> **Requirement**
Output the following data exactly.

[Dataset entries]
-*-

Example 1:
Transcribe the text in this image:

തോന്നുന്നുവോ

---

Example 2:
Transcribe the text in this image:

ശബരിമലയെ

-*-

> **Output for this task**
Example 1:
Transcribe the text in this image:

തോന്നുന്നുവോ

---

Example 2:
Transcribe the text in this image:

ശബരിമലയെ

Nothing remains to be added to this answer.